The film also excoriates the ability of art to capture reality and all its anxieties. Sometimes this criticism is integrated into the film well, and one condescending reference to Robert Zemeckis made me laugh. But references to William Wordsworth, Ralph Waldo Emerson, Pauline Kael, and David Foster Wallace are less sprinkled throughout Ending Things than wedged into it. At one point Buckley’s protagonist remarks, “‘Most people are other people. Their thoughts are someone else’s opinions, their lives a mimicry, their passions a quotation.’ That’s an Oscar Wilde quote.”
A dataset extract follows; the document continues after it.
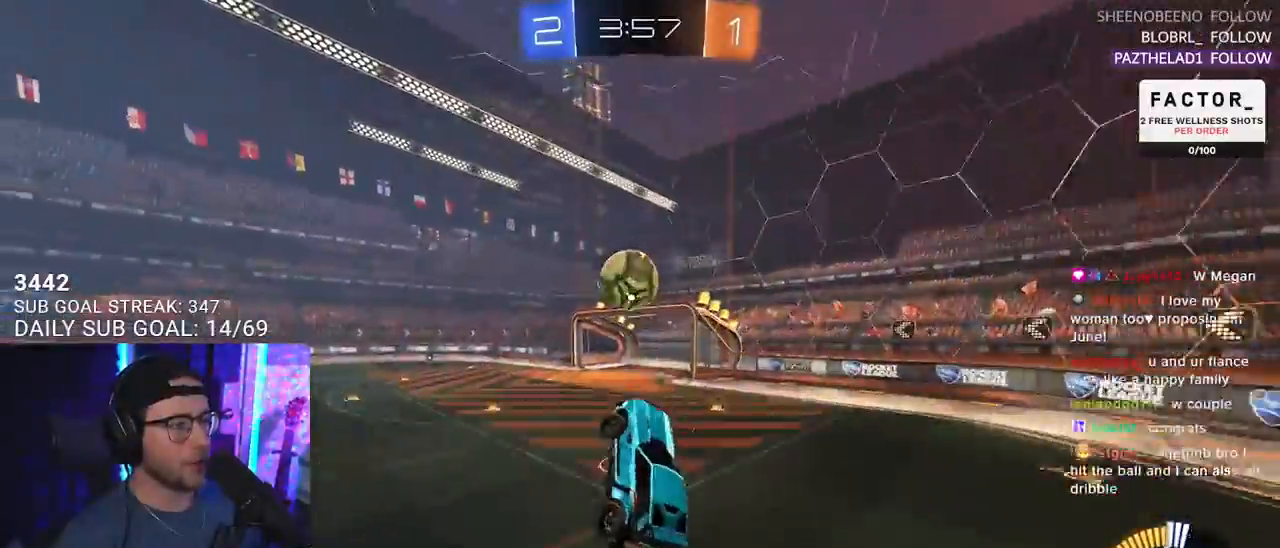
{"buttons": ["CROSS", "L2", "R2"], "left_stick": "up-left", "right_stick": "center", "events": [[150, "R1", "up"], [183, "left_stick", "up-right"], [267, "left_stick", "center"], [300, "R1", "down"], [417, "L2", "down"], [417, "left_stick", "up-left"], [450, "CROSS", "down"], [467, "R1", "up"]]}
It’s a self-reflexive line that doubles as a coyly aware self-criticism of Kaufman’s own tendency to bring other artists into the dialogue. But preempting a criticism doesn’t negate its ability to be made. Kaufman is making art to tackle the horror of existence but mocks the very possibility of doing so, brandishing this contradiction to obscure the fact that, whether or not art can capture the absurdity of life, his film certainly can’t.

I wish Kaufman had devoted some of the time spent pontificating through the lens of other artists to crafting a visually engaging context for his ideas. Nearly all of the film takes place either inside a car on a dark, snowy night or inside the drab walls of Jake’s parents’ house. For a film about the imaginative excesses of the human mind, Ending Things is a dreary and repetitive visual production.

The best of Kaufman, whether it’s the struggle to craft a screenplay in Adaptation or the sexual awakenings in Being John Malkovich, is about people living inside their own heads who struggle with the process of emerging from that cocoon and engaging with the world, even if that process is ultimately meaningless and absurd. I’m Thinking of Ending Things finds an artist unwilling to engage with this process, and retreating further into his own head to produce a real bummer of a movie. “Sometimes the thought is closer to the truth, to reality, than an action,” Buckley says in the opening monologue of the film. It’s an interesting idea. But the potential unreality of action doesn’t mean we should eschew it altogether.

What is real, however, is Buckley herself. Her character gets buried at times under the avalanche of Kaufman’s peculiarities, but the performance always breaks through. She’s a malleable actress, and always manages to contort her emotional intention to whatever the scene needs. I can’t wait to see her many, many great performances sure to come.